I'll respond to both very simply - there's employees and indeed collaborators in movies, and there's definitely a few collaborators in to Pimp a Butterfly. But to also poke holes in your "auteur sucks" theory at the same time - there' still a singular creative vision. In movies, this is the Director. He works with the DoP, Set Design, actors etc, but they are the one who put it together to make the movie what it is, and then work (or sometimes it's themselves) editing it to completion. It's a widespread reason Best Director is one of the most acclaimed awards each year.
For Pimp a Butterfly - Kendrick (credited as Duckworth) is the single vision, he's the one with lead in all songwriting credits, he's the one who's openly discussed how he came to put together the album, how we worked *himself* with these different people for *his* album.
It's so far removed from the world of SM/Hybe (i mean there's more then that, but I just want to use those more prevalent examples) that it's not funny.
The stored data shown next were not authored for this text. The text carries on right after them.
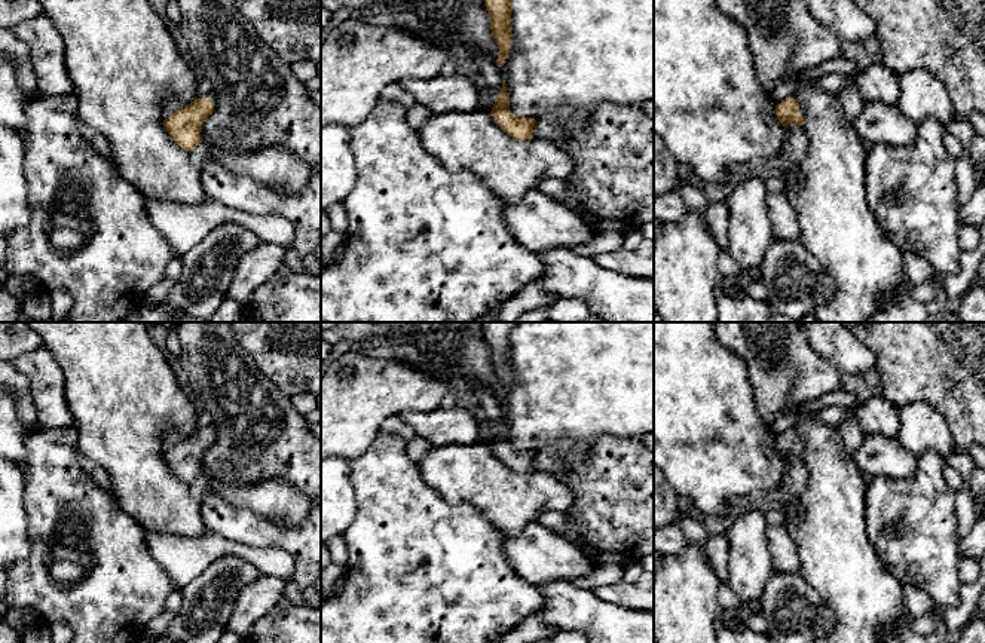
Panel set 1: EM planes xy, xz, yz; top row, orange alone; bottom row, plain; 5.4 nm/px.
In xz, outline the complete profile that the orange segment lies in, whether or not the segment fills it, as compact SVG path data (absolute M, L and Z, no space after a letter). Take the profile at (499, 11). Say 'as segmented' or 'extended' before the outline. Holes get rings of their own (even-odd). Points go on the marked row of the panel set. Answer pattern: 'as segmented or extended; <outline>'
as segmented; M484 0L484 6L489 12L493 39L499 48L496 65L502 67L513 45L513 0Z

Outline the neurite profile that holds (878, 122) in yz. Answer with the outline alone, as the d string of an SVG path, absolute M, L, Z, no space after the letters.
M865 101L853 126L871 144L912 147L917 138L917 125L897 105L882 101Z

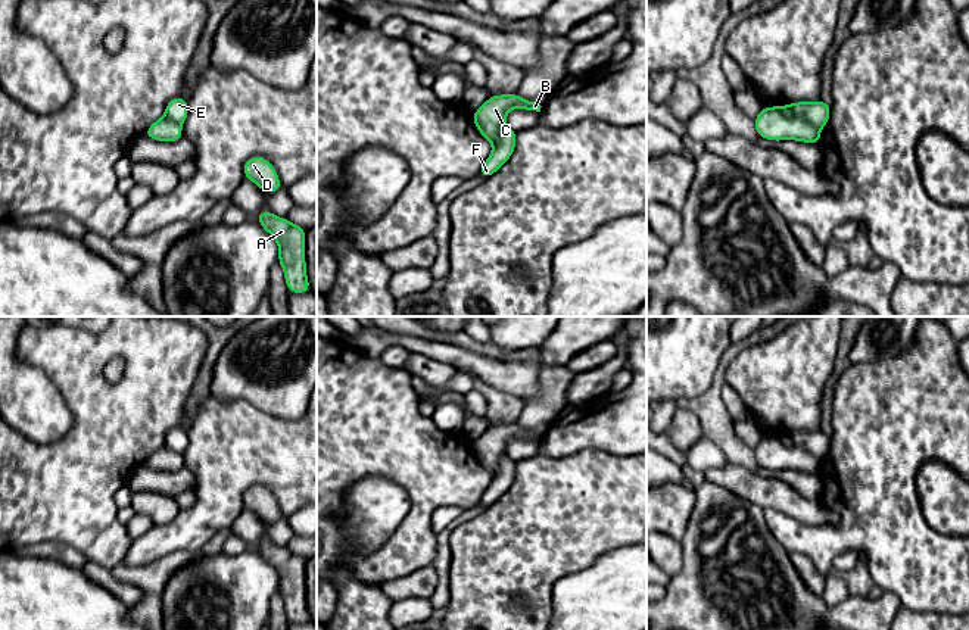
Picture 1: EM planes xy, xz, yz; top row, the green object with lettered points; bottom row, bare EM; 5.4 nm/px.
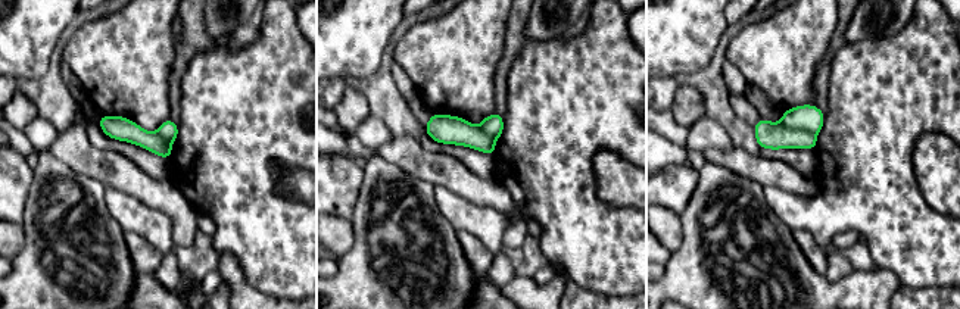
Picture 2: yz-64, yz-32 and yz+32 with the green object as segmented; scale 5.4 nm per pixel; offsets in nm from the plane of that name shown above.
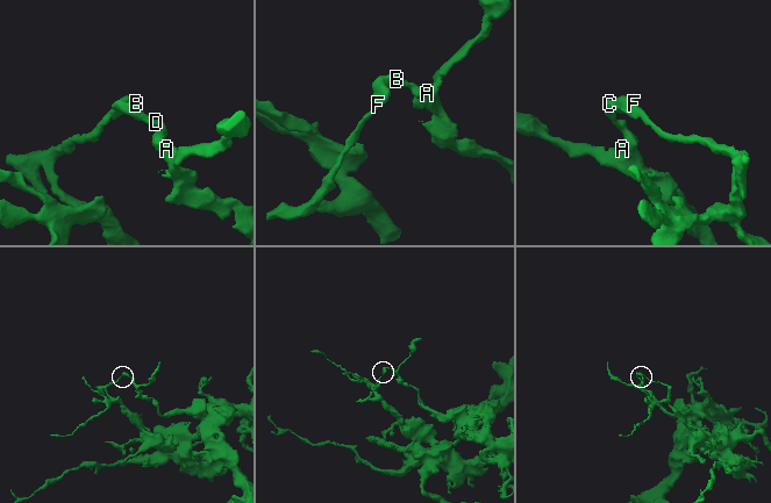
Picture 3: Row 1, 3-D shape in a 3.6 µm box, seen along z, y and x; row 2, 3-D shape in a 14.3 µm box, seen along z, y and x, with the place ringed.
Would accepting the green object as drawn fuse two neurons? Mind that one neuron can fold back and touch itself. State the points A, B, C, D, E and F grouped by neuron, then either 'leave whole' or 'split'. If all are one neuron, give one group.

Lastly, the purile and juvenile argument of "hur hur all kpop is commercial" is the sign of an moron. Yes, Kpop is commercial, Gold Star. There's plenty of commercial endeavours in the world, but there's still levels of quality and merit in what they produce. SM is the apotheosis of the empty kpop churn that does take up much of the industry, but it doesn't mean it should be accepted or copied (or is indeed the only way to be a Kpop Artist).
Feel free to knock yourselves out over SM all you want, but I think I've responded to the initial case of the SM question, and the attempted glib responses and cavalcade of admonishment is hilarious. There's a level of insecurity here clearly, which is concerning because your identity shouldn't be tied up in this stuff.